TASK GOAL ▸ Would you reproduce verbatim everything in the noise-filtering notebook below, from "return isVoiced" down to "speech = read('Ky-'+str(i+1)+'.wav')"?
━━━━━ GIVEN PASSAGE
In [1]:
#Load necessary libraries
import numpy as np
import matplotlib.pyplot as plt
from scipy.io.wavfile import read, write
from numpy.fft import fft, ifft
from IPython.display import Audio
from scipy import signal
from ipykernel import kernelapp as app

In [2]:
FRAME_SIZE = 1024

In [3]:
# Calculate the number of frames and define the arrays to hold correlations
# for the spectrums of signals and noise
numFrames = 234
crowd_filter = np.zeros(FRAME_SIZE)
ss = np.zeros((570 ,FRAME_SIZE))
nn = np.zeros((570 ,FRAME_SIZE))

In [4]:
# An algorithm to detect whether a frame is voiced or not
def voice_decider(frame):
    isVoiced = 0
    energy = 0
    
    for i in range(len(frame)):
        energy = energy + frame[i]*frame[i]

    if(energy>70000000):
        isVoiced = 1
        
    return isVoiced

In [5]:
total = 0 #Counter for voiced frame

# Use 5 pairs of clean signals and noise to train filters for
# helicopter noise
for i in range(5):
    Fs, speech = read('Ky-'+str(i+1)+'.wav')
━━━━━━━━━━
━━━━━ THE DATA
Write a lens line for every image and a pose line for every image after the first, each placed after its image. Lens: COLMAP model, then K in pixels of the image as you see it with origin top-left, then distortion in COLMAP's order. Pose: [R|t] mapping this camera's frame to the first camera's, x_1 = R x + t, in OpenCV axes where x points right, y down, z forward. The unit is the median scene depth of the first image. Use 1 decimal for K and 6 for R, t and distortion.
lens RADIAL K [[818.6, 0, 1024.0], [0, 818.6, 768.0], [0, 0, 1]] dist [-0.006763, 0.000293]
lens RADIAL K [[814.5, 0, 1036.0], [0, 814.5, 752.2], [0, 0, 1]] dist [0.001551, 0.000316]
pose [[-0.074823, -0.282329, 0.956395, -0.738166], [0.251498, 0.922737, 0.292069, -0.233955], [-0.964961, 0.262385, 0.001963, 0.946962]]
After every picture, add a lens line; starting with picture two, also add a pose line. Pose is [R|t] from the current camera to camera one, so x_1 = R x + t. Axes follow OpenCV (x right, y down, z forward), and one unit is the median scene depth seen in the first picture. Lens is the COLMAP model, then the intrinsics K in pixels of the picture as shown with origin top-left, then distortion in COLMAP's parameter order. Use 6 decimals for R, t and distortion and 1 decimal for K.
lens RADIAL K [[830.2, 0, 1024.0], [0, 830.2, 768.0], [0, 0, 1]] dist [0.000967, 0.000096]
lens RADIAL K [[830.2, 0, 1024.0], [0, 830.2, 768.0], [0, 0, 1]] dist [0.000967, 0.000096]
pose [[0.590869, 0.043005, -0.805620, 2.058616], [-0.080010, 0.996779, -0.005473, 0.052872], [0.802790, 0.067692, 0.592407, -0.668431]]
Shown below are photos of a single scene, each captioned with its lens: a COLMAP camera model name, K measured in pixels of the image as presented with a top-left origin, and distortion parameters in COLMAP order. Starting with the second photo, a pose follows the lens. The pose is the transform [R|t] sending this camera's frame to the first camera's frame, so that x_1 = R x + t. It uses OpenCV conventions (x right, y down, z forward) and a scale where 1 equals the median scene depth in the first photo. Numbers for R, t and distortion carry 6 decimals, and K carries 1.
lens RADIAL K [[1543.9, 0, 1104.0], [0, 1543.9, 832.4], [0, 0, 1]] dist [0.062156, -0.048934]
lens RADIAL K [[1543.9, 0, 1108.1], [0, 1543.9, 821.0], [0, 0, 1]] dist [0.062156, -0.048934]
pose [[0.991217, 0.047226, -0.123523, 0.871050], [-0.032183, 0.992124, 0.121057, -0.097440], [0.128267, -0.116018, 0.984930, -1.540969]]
━━━━━━━━━━
REPLY ▸
return isVoiced

In [5]:
total = 0 #Counter for voiced frame

# Use 5 pairs of clean signals and noise to train filters for
# helicopter noise
for i in range(5):
    Fs, speech = read('Ky-'+str(i+1)+'.wav')